When we are trying to cultivate hope, we want to find that balance of acknowledging reality, but not being bound by it. We want to have empathy for ourselves and each other, we want to take time, and we want to be specific.

We can cultivate hope in our lives, not just for ourselves but for the world. God’s promises are not for our personal health and wealth and power. God’s promises, the ones in which we ground our hope, are declarations about what God will someday do to fix poverty and violence and addiction and loneliness and prejudice. We do not ground our hope in the idea that the good people will escape to the good place. We ground our hope in the idea that God will remake this place to be good for everyone.
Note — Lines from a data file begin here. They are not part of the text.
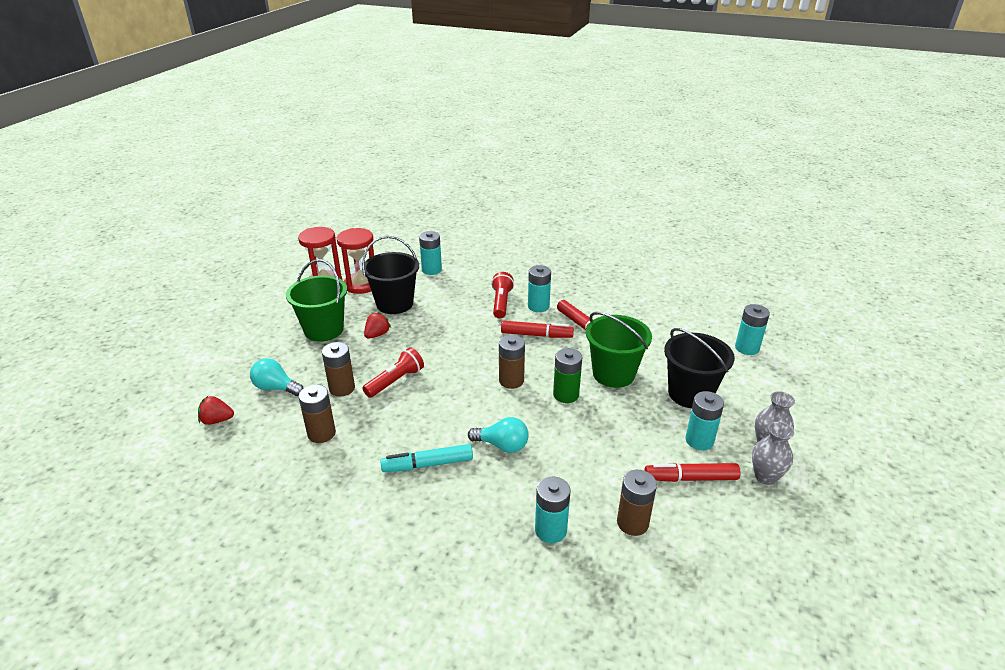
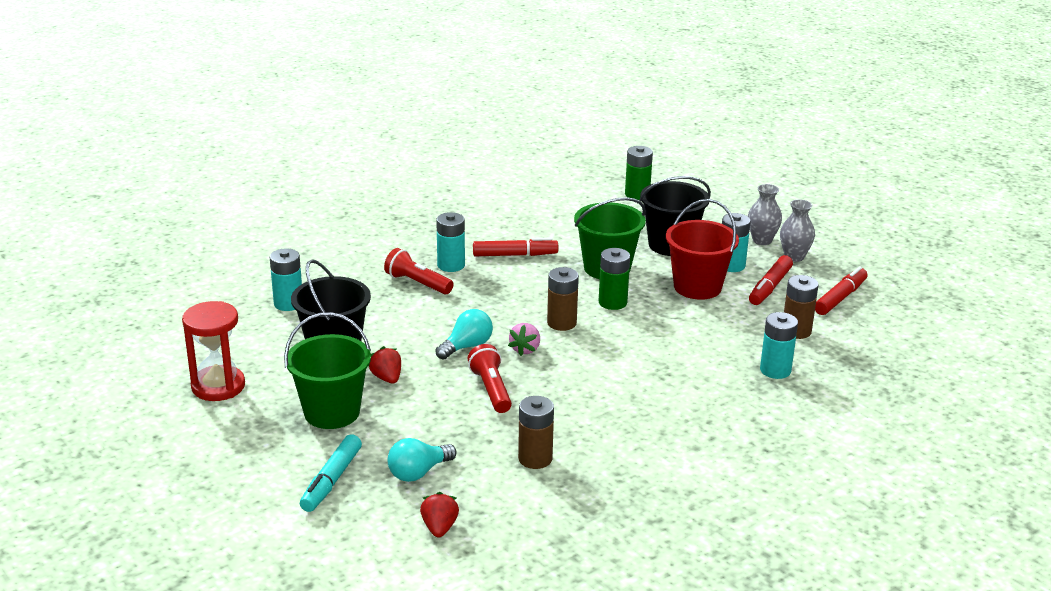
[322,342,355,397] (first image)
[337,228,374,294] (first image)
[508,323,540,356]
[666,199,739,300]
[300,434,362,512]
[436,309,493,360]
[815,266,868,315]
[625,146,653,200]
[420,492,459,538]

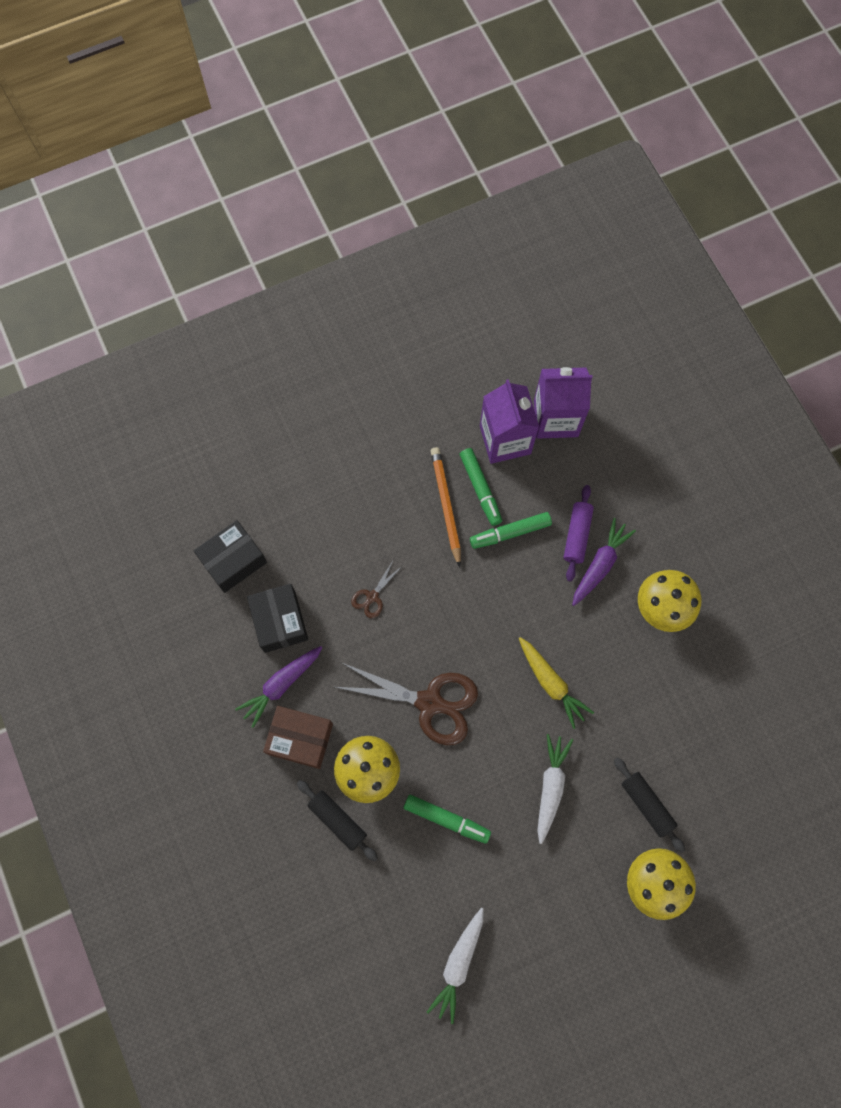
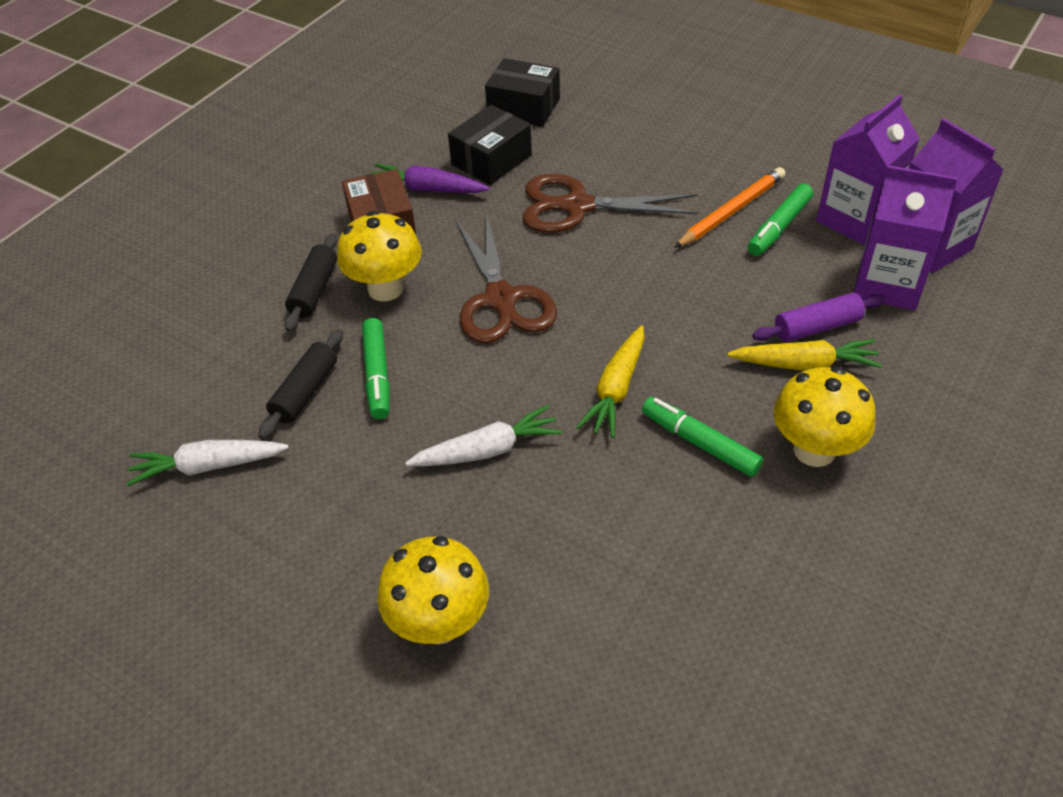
[854,165,958,310]
[642,397,763,477]
[258,329,343,440]
[728,339,882,371]
[522,174,698,233]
And we can trust that, or not. It’s a choice. God’s invitation to each of us and all of us is to trust in who God is, to let the testimonies of what God has done in the past move us to anticipate what God will do in the future.

That’s what we do when we come to the Communion table. We keep showing up at this feast because we need to keep remembering what Jesus did. Jesus was a Jewish man who was deeply rooted in the Old Testament promises like the ones in Jeremiah. He chose to trust that God had a plan for restoring the world, and that God’s plan was so important and so good that it was worth sacrificing everything else: all his privilege, all his comfort, his very life. And as we look back and remember what Jesus did in his sacrificial love and how God affirmed that by the resurrection, we root ourselves in that promise and find the courage to risk our own sacrificial love on behalf of the world.